__Source material__.
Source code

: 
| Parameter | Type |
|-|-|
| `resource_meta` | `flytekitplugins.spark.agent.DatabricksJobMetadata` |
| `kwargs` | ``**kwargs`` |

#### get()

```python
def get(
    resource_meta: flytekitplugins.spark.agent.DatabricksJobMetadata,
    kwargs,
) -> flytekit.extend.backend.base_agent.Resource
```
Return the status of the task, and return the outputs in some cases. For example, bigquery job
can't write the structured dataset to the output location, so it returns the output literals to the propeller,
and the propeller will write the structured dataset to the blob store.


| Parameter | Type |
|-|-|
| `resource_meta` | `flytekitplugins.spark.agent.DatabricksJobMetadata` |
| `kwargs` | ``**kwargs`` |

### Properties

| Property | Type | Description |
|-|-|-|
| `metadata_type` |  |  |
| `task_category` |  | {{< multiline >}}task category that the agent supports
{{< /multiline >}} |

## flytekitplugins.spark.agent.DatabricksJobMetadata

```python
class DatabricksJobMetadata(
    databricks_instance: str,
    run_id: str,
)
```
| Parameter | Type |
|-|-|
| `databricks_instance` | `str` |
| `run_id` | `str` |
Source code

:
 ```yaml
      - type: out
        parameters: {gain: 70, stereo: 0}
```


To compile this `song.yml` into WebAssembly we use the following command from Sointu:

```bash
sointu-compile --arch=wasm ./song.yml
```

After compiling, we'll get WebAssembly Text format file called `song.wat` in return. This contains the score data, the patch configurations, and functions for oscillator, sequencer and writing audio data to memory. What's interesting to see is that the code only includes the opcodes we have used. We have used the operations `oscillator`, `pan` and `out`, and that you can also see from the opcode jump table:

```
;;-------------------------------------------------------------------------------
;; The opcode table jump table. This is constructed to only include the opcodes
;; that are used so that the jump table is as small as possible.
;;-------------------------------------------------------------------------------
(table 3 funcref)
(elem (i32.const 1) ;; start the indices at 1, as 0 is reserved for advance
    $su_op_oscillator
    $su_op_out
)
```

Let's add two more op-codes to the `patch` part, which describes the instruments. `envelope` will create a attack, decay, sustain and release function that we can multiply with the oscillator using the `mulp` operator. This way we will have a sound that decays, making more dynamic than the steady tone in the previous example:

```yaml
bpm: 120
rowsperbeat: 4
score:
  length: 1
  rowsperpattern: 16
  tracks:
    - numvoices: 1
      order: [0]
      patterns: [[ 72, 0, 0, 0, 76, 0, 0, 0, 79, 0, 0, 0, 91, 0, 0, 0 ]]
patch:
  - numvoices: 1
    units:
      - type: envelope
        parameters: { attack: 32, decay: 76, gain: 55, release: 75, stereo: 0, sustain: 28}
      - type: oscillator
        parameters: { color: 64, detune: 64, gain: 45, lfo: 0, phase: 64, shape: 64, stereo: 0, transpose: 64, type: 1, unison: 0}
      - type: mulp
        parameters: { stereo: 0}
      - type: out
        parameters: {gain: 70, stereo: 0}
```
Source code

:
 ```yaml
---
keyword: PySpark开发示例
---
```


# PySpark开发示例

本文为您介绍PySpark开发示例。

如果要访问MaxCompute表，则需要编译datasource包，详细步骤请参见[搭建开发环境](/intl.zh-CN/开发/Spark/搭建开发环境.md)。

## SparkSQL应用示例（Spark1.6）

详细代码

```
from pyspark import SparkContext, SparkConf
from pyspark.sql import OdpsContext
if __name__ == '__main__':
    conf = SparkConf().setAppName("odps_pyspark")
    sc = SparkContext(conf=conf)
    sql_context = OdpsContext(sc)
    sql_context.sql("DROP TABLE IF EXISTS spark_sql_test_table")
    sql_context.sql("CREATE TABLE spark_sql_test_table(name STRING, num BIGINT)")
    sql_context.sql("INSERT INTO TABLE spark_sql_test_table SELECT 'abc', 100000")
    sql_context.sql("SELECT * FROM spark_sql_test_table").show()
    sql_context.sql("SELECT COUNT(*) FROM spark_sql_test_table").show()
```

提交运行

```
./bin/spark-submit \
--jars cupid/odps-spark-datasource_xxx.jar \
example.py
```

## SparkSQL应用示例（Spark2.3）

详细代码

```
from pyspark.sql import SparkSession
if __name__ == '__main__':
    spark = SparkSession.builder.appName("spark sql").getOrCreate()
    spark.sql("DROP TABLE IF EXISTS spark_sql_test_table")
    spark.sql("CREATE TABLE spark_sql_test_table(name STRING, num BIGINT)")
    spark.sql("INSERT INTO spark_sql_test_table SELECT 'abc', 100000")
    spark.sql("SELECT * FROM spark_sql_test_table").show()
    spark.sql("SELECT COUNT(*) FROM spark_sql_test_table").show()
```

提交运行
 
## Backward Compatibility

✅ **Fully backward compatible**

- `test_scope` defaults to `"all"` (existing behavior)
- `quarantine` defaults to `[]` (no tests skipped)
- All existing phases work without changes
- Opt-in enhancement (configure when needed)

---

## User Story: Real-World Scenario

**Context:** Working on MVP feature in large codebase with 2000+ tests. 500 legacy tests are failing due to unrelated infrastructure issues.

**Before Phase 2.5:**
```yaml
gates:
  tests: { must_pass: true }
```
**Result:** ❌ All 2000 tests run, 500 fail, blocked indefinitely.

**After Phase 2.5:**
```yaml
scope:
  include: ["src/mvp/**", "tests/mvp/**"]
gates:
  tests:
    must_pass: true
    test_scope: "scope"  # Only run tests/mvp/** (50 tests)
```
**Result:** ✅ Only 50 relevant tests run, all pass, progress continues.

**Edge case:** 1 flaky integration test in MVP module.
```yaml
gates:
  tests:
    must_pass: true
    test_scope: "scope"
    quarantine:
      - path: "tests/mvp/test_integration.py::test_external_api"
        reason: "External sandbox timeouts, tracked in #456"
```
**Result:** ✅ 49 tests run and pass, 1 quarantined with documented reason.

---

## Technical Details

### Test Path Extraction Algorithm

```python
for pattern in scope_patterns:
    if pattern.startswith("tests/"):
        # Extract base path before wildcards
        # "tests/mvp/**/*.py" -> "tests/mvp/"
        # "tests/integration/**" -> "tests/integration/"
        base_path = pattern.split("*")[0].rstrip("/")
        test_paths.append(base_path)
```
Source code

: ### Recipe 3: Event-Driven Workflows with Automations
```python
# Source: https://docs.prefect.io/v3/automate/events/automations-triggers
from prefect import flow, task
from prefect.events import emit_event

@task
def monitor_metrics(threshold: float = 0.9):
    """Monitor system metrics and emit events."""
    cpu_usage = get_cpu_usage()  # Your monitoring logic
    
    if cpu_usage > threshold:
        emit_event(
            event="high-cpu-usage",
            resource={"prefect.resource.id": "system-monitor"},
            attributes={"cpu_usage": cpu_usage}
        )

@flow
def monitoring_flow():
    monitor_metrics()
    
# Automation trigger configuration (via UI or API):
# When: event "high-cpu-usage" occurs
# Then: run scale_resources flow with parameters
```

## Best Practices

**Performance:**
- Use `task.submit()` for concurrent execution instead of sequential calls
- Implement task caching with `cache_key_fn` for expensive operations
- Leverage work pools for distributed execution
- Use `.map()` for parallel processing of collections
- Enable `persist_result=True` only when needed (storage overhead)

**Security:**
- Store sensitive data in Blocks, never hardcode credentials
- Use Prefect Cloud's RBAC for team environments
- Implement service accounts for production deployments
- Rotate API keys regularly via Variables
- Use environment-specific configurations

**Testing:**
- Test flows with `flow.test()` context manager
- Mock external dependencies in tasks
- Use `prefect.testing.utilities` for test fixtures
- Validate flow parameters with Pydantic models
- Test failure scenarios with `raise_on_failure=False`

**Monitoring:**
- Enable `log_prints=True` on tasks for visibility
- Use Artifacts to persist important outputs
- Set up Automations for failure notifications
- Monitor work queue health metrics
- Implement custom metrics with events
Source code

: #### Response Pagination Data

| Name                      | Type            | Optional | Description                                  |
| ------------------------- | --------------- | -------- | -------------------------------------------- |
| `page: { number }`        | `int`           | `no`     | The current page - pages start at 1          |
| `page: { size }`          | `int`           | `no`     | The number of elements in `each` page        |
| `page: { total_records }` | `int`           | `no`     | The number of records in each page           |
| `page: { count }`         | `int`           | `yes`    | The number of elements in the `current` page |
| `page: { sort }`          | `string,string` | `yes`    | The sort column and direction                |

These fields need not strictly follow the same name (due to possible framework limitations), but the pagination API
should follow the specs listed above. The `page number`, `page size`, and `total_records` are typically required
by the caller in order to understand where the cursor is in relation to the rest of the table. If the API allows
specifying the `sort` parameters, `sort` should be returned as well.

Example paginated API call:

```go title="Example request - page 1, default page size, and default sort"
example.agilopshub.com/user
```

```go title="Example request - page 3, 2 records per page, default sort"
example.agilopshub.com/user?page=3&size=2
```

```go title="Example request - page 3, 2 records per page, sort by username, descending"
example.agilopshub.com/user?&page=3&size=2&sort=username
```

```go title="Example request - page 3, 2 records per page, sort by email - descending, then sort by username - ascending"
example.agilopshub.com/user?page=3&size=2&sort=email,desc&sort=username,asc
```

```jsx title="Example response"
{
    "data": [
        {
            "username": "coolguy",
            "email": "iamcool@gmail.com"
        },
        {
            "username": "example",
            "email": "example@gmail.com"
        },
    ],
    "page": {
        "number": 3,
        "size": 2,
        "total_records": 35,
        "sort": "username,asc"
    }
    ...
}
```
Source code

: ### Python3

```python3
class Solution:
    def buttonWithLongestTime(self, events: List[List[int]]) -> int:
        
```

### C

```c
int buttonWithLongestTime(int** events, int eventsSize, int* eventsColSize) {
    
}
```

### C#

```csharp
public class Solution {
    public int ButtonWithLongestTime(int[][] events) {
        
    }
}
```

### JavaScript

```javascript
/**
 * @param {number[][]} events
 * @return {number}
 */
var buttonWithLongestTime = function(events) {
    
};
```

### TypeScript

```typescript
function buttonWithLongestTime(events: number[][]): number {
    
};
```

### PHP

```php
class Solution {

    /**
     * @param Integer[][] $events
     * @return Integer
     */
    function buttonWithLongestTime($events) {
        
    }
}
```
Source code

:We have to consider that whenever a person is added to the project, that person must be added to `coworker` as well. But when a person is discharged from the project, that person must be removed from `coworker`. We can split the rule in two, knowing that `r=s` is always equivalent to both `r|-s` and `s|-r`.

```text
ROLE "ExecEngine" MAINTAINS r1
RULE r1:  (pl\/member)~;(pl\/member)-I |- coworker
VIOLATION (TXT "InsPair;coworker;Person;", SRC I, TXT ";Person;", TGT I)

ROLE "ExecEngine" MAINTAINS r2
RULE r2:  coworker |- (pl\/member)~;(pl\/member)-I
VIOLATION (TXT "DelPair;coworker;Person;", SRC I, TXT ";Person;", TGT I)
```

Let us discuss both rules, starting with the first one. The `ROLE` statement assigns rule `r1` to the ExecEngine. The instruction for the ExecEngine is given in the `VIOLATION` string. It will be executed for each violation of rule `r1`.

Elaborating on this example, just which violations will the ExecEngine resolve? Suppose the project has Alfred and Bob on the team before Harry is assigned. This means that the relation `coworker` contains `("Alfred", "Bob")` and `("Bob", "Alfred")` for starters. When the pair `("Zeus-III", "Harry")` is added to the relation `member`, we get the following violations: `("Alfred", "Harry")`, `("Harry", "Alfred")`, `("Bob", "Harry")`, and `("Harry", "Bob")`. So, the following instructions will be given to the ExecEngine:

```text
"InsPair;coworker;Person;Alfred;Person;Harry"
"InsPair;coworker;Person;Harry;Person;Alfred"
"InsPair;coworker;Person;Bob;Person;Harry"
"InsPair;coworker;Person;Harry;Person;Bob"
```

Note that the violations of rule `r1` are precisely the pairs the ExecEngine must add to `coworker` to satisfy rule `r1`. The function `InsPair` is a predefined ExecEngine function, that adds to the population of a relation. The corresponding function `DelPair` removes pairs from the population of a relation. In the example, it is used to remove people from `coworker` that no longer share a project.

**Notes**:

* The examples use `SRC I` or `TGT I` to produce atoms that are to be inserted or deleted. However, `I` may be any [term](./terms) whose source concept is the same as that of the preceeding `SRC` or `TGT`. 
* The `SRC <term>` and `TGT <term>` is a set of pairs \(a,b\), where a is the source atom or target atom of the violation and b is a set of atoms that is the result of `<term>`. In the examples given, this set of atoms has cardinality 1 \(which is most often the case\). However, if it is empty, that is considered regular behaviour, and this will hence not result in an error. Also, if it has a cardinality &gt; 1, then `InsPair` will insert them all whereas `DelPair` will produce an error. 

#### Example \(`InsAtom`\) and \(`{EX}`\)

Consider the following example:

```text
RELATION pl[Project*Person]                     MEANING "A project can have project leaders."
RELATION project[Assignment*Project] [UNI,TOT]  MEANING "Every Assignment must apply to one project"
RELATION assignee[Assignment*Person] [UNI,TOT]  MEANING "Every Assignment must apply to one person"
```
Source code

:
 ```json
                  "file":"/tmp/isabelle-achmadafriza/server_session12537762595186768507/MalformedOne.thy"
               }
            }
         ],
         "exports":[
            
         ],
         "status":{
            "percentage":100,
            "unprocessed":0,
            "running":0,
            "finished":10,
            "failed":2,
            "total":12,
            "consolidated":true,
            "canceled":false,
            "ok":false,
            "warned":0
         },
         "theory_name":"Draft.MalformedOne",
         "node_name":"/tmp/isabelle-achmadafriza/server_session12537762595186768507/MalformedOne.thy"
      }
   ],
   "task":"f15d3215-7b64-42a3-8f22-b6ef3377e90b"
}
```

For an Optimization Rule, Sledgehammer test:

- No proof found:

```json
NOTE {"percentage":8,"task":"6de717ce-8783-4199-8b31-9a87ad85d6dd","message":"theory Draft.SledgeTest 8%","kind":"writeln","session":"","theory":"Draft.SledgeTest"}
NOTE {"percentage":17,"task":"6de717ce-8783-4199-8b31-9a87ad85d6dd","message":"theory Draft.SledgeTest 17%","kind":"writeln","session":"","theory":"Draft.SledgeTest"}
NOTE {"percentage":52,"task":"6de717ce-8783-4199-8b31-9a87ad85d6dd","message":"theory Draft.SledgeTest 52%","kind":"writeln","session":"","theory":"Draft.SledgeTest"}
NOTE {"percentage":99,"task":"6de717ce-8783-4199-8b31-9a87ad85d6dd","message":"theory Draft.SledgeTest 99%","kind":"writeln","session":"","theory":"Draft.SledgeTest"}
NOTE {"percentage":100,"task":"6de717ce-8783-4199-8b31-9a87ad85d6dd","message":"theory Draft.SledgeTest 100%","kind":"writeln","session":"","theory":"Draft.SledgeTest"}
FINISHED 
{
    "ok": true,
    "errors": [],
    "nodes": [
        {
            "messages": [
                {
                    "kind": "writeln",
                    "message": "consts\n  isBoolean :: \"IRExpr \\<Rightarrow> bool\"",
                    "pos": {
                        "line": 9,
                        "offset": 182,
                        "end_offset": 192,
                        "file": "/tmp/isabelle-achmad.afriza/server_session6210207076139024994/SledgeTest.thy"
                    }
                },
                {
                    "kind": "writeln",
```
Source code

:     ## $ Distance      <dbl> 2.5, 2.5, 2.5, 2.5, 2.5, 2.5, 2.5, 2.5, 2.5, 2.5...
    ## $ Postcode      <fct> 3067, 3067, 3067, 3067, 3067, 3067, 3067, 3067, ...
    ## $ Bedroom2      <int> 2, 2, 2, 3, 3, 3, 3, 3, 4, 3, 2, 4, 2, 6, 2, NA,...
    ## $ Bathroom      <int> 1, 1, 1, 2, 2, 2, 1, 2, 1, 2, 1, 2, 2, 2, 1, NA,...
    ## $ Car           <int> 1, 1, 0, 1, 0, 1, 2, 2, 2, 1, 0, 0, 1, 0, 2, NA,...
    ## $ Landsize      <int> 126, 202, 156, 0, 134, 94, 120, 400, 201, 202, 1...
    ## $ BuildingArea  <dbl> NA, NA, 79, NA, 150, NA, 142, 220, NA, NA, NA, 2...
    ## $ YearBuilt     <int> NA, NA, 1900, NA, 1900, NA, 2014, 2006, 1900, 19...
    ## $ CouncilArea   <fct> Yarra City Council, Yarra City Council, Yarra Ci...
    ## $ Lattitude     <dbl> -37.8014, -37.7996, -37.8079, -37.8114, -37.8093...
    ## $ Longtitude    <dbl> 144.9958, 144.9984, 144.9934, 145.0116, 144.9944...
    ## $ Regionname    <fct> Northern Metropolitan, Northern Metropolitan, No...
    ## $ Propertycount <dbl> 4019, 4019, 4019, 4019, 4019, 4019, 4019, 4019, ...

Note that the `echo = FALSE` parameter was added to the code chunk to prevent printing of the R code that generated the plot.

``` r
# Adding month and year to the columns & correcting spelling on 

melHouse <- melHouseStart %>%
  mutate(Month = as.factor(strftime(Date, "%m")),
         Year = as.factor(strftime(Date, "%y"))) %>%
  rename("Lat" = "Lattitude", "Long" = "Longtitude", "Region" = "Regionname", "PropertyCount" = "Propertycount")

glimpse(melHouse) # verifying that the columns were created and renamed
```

__Problem statement__. Copy out, exactly and alone, the lines of the entries above between the ones holding "## $ Lattitude" and "## $ Propertycount", inclusive.

__Response below__.
    ## $ Lattitude     <dbl> -37.8014, -37.7996, -37.8079, -37.8114, -37.8093...
    ## $ Longtitude    <dbl> 144.9958, 144.9984, 144.9934, 145.0116, 144.9944...
    ## $ Regionname    <fct> Northern Metropolitan, Northern Metropolitan, No...
    ## $ Propertycount <dbl> 4019, 4019, 4019, 4019, 4019, 4019, 4019, 4019, ...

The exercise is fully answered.